Rescue officials searched through the night with heat-seeking infrared equipment, but had not found the couple as of Friday afternoon, police said.

"I do have grave concerns for them.... whilst we hold out some hope, the hope is fading, unfortunately," Hutchings told reporters.

Investigators were having the surveillance video enhanced in a bid to determine whether Rossington and Schroder jumped or fell by accident. The video shows the pair went over the railing around the same time, with a brief pause between them, Hutchings said. It is not clear from the footage who went overboard first.

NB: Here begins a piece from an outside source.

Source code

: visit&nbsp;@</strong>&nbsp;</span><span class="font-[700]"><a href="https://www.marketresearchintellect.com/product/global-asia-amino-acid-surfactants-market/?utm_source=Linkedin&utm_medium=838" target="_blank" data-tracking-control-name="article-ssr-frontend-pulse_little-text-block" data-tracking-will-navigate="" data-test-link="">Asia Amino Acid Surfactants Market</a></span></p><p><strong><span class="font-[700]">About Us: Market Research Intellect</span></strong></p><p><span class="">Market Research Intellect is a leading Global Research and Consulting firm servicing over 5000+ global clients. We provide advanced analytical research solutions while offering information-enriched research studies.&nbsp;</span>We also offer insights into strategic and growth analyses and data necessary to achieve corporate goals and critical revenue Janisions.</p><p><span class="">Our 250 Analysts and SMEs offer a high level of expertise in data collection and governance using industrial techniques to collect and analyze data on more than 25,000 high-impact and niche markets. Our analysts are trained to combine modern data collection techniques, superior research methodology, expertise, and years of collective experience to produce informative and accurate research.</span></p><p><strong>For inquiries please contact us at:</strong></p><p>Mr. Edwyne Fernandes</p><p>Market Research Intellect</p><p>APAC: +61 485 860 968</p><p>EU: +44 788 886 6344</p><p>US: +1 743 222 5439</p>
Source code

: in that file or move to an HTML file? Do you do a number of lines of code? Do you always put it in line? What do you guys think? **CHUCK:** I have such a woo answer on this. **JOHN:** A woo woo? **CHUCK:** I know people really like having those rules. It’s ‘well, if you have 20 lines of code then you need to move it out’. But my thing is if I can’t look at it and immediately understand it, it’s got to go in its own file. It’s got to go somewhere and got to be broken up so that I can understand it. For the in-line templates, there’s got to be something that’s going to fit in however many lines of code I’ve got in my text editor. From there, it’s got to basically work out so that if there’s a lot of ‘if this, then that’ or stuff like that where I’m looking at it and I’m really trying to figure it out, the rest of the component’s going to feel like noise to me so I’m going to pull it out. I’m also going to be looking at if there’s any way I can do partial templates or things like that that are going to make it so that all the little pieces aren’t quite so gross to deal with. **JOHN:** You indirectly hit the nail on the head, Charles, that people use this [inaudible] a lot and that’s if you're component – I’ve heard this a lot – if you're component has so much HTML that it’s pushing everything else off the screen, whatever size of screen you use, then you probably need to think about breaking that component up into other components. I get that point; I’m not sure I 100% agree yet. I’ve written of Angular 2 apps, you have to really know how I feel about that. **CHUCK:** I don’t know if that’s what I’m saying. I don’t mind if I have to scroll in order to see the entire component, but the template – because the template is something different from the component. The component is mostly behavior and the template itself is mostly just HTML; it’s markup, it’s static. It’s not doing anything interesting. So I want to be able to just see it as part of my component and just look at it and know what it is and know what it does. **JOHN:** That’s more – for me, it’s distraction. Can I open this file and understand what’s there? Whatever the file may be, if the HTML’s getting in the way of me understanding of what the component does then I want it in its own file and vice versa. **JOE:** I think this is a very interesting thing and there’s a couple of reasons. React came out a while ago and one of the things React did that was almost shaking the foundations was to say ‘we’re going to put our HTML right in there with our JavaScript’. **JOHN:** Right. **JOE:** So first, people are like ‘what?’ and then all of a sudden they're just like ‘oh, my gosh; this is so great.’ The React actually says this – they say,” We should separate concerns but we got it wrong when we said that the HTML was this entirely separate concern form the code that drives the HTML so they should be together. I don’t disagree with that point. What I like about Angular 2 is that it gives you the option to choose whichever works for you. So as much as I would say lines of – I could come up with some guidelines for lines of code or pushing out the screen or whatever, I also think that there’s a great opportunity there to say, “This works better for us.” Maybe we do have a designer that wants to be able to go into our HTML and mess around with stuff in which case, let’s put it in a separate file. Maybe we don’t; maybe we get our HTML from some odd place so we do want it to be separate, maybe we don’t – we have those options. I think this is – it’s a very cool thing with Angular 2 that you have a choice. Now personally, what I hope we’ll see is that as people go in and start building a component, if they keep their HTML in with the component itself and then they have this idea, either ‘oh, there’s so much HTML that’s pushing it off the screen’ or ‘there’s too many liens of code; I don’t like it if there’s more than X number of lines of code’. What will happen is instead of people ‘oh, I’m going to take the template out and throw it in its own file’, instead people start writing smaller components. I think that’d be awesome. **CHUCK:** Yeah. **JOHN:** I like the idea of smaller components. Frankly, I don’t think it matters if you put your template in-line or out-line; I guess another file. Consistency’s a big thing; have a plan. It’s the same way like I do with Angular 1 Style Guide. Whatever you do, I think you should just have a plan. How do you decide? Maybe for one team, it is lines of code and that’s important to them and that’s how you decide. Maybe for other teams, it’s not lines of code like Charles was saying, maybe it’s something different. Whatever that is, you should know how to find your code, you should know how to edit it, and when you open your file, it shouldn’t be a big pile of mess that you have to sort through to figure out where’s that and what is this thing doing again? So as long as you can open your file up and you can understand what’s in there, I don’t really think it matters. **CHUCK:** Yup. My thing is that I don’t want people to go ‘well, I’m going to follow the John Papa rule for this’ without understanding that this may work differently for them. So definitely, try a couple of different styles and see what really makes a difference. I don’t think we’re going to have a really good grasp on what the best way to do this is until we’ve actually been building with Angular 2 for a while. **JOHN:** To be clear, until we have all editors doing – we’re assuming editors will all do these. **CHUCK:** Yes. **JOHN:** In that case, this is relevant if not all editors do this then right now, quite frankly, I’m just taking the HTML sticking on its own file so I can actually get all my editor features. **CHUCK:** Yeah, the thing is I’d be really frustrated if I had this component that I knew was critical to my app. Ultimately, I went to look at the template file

Police were also questioning family, friends and passengers in a bid to find out what happened. "The footage alone won't tell the whole story," Hutchings said.

No life preservers were missing from the ship, Hutchings said. A missing life preserver might have indicated that one of the missing passengers had attempted a rescue.

The ship has around 600 surveillance cameras that are constantly monitored, although no one reported seeing the fall at the time. Sherry defended the level of monitoring of passengers aboard the ship that allowed the couple's fall to go unnoticed. At least four people were monitoring the ship's surveillance cameras at any time, she said.

The night Rossington and Schroder vanished, the video surveillance staff was busy watching the public areas of the ship, she said.

"It was the last night of a cruise," Sherry said. "Virtually everybody else was in the public spaces on the ship, and they're the areas that we focus on in those times."

Andrea Hayward-Maher, spokeswoman for the Australian Maritime Safety Authority, which is coordinating the search, said five airplanes and a helicopter were searching a 700-square-kilometer (200-square-nautical mile) area of sea 110 kilometers (70 miles) east of Forster. She said search conditions were good.

The couple and seven of their family and friends were among 2,680 passengers on a South Pacific cruise. The ship's last stop was Mare Island in New Caledonia, which it left on Monday, bound for Sydney.

The emergency is the latest high-profile problem for Carnival Corp.

Last year, the Costa Concordia ran aground off the coast of Italy, killing 32 people. Also last year, the Costa Allegra caught fire and lost power in the Indian Ocean, leaving passengers without working toilets, running water or air conditioning for three days. Costa is a division of Carnival Corp.

In February, passengers aboard the Carnival Triumph spent five days without power in the Gulf of Mexico after an engine-room fire disabled the vessel. Those on board complained of squalid conditions, including overflowing toilets and food shortages.